Now sure, themes are something I talk a lot about on this blog but you can never talk about them enough right?
Or maybe I’m just a little obsessed with games that have good themes.
Thing is, some of these game themes just don’t make any gosh darn sense when you translate them into actual real life. Because I’m sure that’s what the publisher and designer absolutely intended for us to do when they created the game in the first place…
This often doesn’t actually make the game worse in my eyes either, it makes them better. The weirder and more obscure the theme is the more excited I generally am to sit down and play it. You’d hope that the actual game is good as well but sometimes that just isn’t the case. How dare they trick us with amazingly drafted themes into playing something boring and terrible! Unbelievable. In this day and age…
So without further ado, here is my list of games where the theme doesn’t really make sense in real life if you think about it good and proper like.

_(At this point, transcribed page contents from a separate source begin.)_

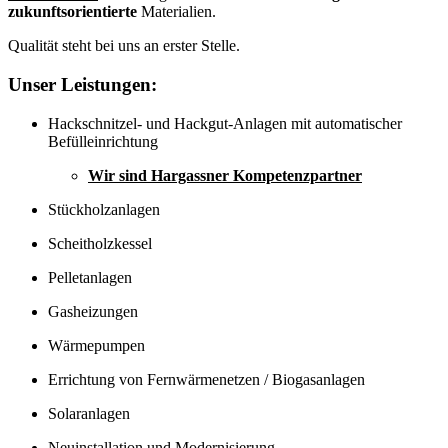
zukunftsorientierte
Materialien.
Qualität steht bei uns an erster Stelle.
Unser Leistungen:
Hackschnitzel- und Hackgut-Anlagen mit automatischer
Befülleinrichtung
Wir sind Hargassner Kompetenzpartner
Stückholzanlagen
Scheitholzkessel
Pelletanlagen
Gasheizungen
Wärmepumpen
Errichtung von Fernwärmenetzen / Biogasanlagen
Solaranlagen
Neuinstallation und Modernisierung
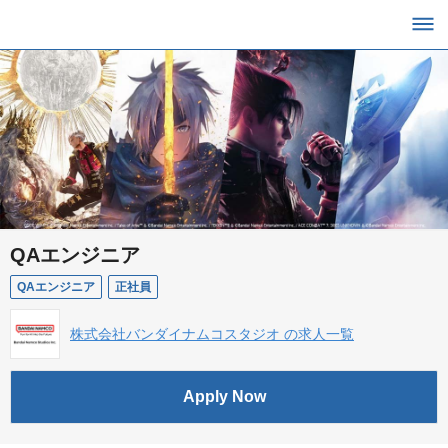
QAエンジニア
QAエンジニア
正社員
株式会社バンダイナムコスタジオ の求人一覧
Apply Now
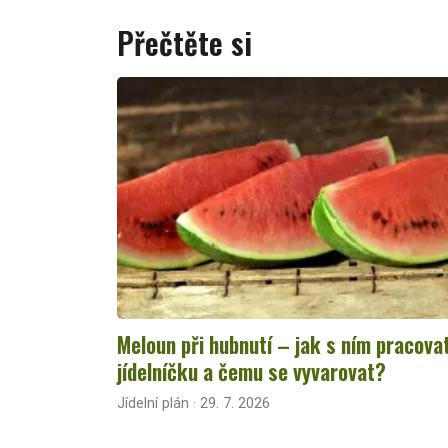
Přečtěte si
Meloun při hubnutí – jak s ním pracova
jídelníčku a čemu se vyvarovat?
Jídelní plán · 29. 7. 2026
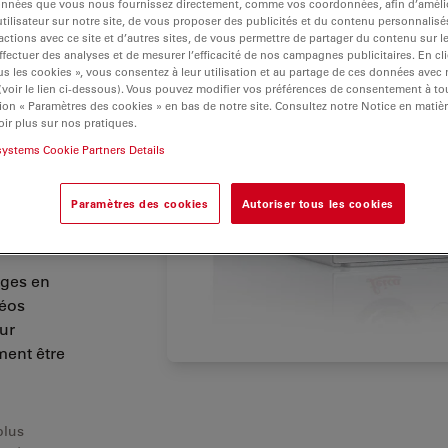
onnées que vous nous fournissez directement, comme vos coordonnées, afin d’amélio
tilisateur sur notre site, de vous proposer des publicités et du contenu personnalisé
actions avec ce site et d’autres sites, de vous permettre de partager du contenu sur l
 les
ffectuer des analyses et de mesurer l’efficacité de nos campagnes publicitaires. En cl
s les cookies », vous consentez à leur utilisation et au partage de ces données avec
 (voir le lien ci-dessous). Vous pouvez modifier vos préférences de consentement à 
ion « Paramètres des cookies » en bas de notre site. Consultez notre Notice en matiè
rs de
ir plus sur nos pratiques.
systems Cookie Partners Details
stockage
Paramètres des cookies
Autoriser tous les cookies
ages en
déos
eur
ment être
plus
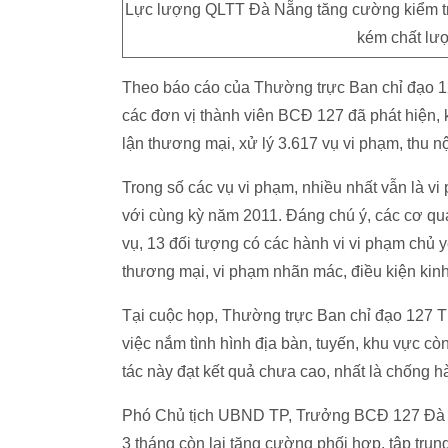
Lực lượng QLTT Đà Nẵng tăng cường kiểm tra
kém chất lượ
Theo báo cáo của Thường trực Ban chỉ đạo 1
các đơn vị thành viên BCĐ 127 đã phát hiện, k
lận thương mại, xử lý 3.617 vụ vi phạm, thu n
Trong số các vụ vi phạm, nhiều nhất vẫn là vi
với cùng kỳ năm 2011. Đáng chú ý, các cơ qu
vụ, 13 đối tượng có các hành vi vi phạm chủ 
thương mại, vi phạm nhãn mác, điều kiện ki
Tại cuộc họp, Thường trực Ban chỉ đạo 127 T
việc nắm tình hình địa bàn, tuyến, khu vực cò
tác này đạt kết quả chưa cao, nhất là chống h
Phó Chủ tịch UBND TP, Trưởng BCĐ 127 Đà Nẵ
3 tháng còn lại tăng cường phối hợp, tập trung 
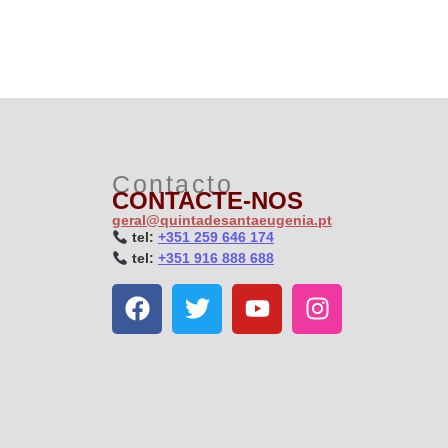
Contacto
CONTACTE-NOS
geral@quintadesantaeugenia.pt
t
el:
+351 259 646 174
t
el:
+351 916 888 688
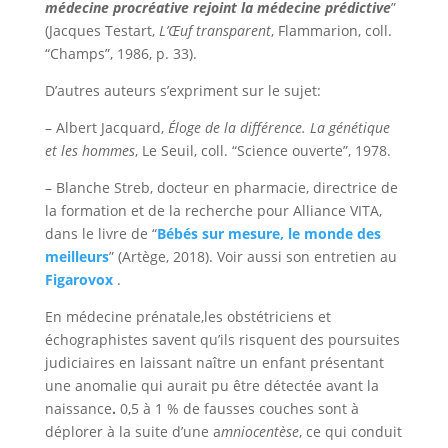
médecine procréative rejoint la médecine prédictive
”
(Jacques Testart,
L’Œuf transparent
, Flammarion, coll.
“Champs”, 1986, p. 33).
D’autres auteurs s’expriment sur le sujet:
– Albert Jacquard,
Éloge de la différence. La génétique
et les hommes
, Le Seuil, coll. “Science ouverte”, 1978.
– Blanche Streb, docteur en pharmacie, directrice de
la formation et de la recherche pour Alliance VITA,
dans le livre de “
Bébés sur mesure, le monde des
meilleurs
” (Artège, 2018). Voir aussi son entretien au
Figarovox
.
En médecine prénatale,les obstétriciens et
échographistes savent qu’ils risquent des poursuites
judiciaires en laissant naître un enfant présentant
une anomalie qui aurait pu être détectée avant la
naissance
.
0,5 à 1 % de fausses couches sont à
déplorer à la suite d’une a
mniocentèse
, ce qui conduit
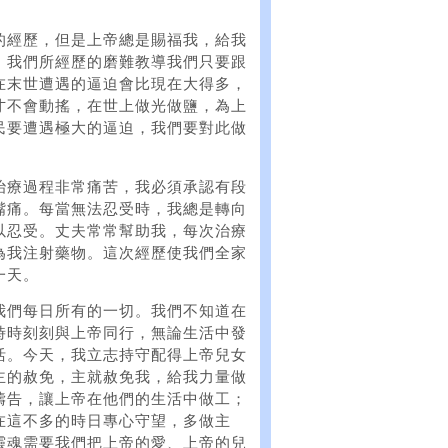
的經歷，但是上帝總是賜福我，給我
。我們所經歷的磨難教導我們只要跟
在末世遭遇的逼迫會比現在大得多，
才不會動搖，在世上做光做鹽，為上
民要遭遇極大的逼迫，我們要對此做
治療過程非常痛苦，我必須承認有段
嘴痛。每當無法忍受時，我總是轉向
以忍受。丈夫常常幫助我，每次治療
為我注射藥物。這次經歷使我們全家
一天。
我們每日所有的一切。我們不知道在
時時刻刻與上帝同行，無論生活中發
活。今天，我立志持守配得上帝兒女
主的赦免，主就赦免我，給我力量做
禱告，讓上帝在他們的生活中做工；
在這不多的時日專心守望，多做主
靈魂需要我們把上帝的愛、上帝的兒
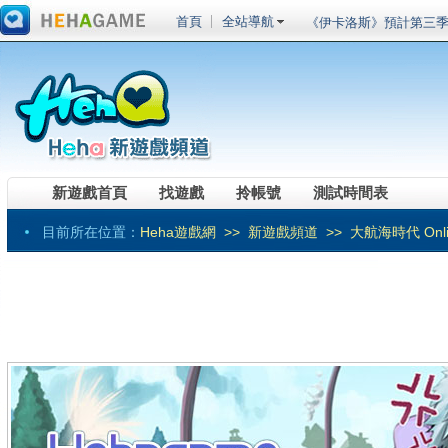
首頁
全站導航
《伊卡洛斯》預計第三季
鬥系統相關介紹
車輛組裝端遊《創世戰車
裝登場菁英試玩會搶先體驗
《RO 仙境傳說 Onlin
賽事獎勵總價值突破百萬！ 「
《劍仙：起源》最爆紅
戰」
新系統、新版本、新玩
頂級SLG大作今日震憾
高速暢玩、海量禮包、手
新遊戲首頁
找遊戲
拎帳號
測試時間表
20倍元寶超高福利
《RO仙境傳說Onlin
目前所在位置：
Heha遊戲網
>>
新遊戲頻道
>> 大航海時代 Onli
進化，魔導戰甲應急箱
《黑色沙漠》全職業真
鬥神」事前預約開跑！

I’ll think of a catchier title later…
1. Snakes & Ladders
Ahhhh the king daddy of children’s games. For most people, this is their first foray into the board game world, and why wouldn’t it be! You literally roll a dice and move your piece up the board until you reach the end. First person to reach the end. It’s simple and full-on random.
The actual idea of snakes and ladders though in general is very confusing. Well, mainly the snakes if I’m honest.
Sure, why not, it’s totally like real life. When you stand on a snake you slide down it all the way to its tail. Hate it when that happens.
Need some ladders to climb back up…
Seems to me it would be a little weird to suddenly have an idea to create an incredible game around the theme of ‘the scientific process by which plants convert sunlight into food’ but hey that’s just me I’m sure.
The more games that get created, the stranger the themes start to get just simply because, well, everyone else has probably done all the good ones already. Like Cthulhu… fantasy… fantasy Cthulhu… zombies… zombie fantasy Cthulhu.
What I’m saying is the bucket of theme choices is starting to run a little low, or at least, you have to scrape the sides a little bit in the hope of getting something good.
And whilst maybe not my first choice of themes to pick when deciding on what game to play, I’m kind of a fan of this. It’s like the hipster environmentally conscious theme choice. Well done guys, now go grab yourself a cup of organic, freshly ground, only-the-best-beans-from-a-totally-underground-source-in-east-london-because-nothing-else-will-do coffee. You’ve earned it.
But spies! Such a normal, and everyday theme right?
Not really in this case, at least in my opinion, and whilst the theme itself may seem generic and middle-of-the-road, the execution is anything but.
Great game by the way, but I can’t for the life of me ever remember any spy movie where the spy agency just hinted at something close to the spy’s codename, instead of just plain saying it. It’s a codename for a reason you know, like, so that nobody knows the name of the spy. It’s not like the codename itself is a giveaway, so you have to come up with a codename for the codename to get around the fact that people might already know the codename. It makes no sense!
Well, not in real life anyway, but it’s a game! Play on…
4. Pie Face!
So this is what it’s come to. You were writing a generally average quality and also totally respected blog until you wrote the name of that game just now. We’ve devolved into a place where we just call out bad christmas present cash grabs from last year and explain why they don’t make any sense in the real world.
Of course they don’t make any sense, it’s a pie going in someone’s face for Pete’s (hi Pete) sake, what more of an explanation do you want. Think of it as a contemporary take on a medieval torture device, where instead of getting brutally killed as part of a gruesome and bloody display in front of a large group of people, you simply get ritually humiliated in front of your loving family members and lovable pet dog (if you have a pet dog obviously, if not ignore that).
But why would you ever DARE call this game out Chris?! I can hear you from all the way over here criticising me. Well well well, don’t get your knickers in a twist (presumably this happens before you put them on? Otherwise that’s some serious yoga moves you’ve got going on there).
This game is on here because, lets be honest, the THEME of chess is loose, confusing, doesn’t make any sense in real life, and purely exists for the purposes of having really cool looking pieces. At least in my opinion, feel free to school me on the history of the game.
Imagine a fictitious battle where the king and queen line up alongside a knight, a bishop and also the tower of a castle, to take on an opposing army of also the exact same opposite. So real life.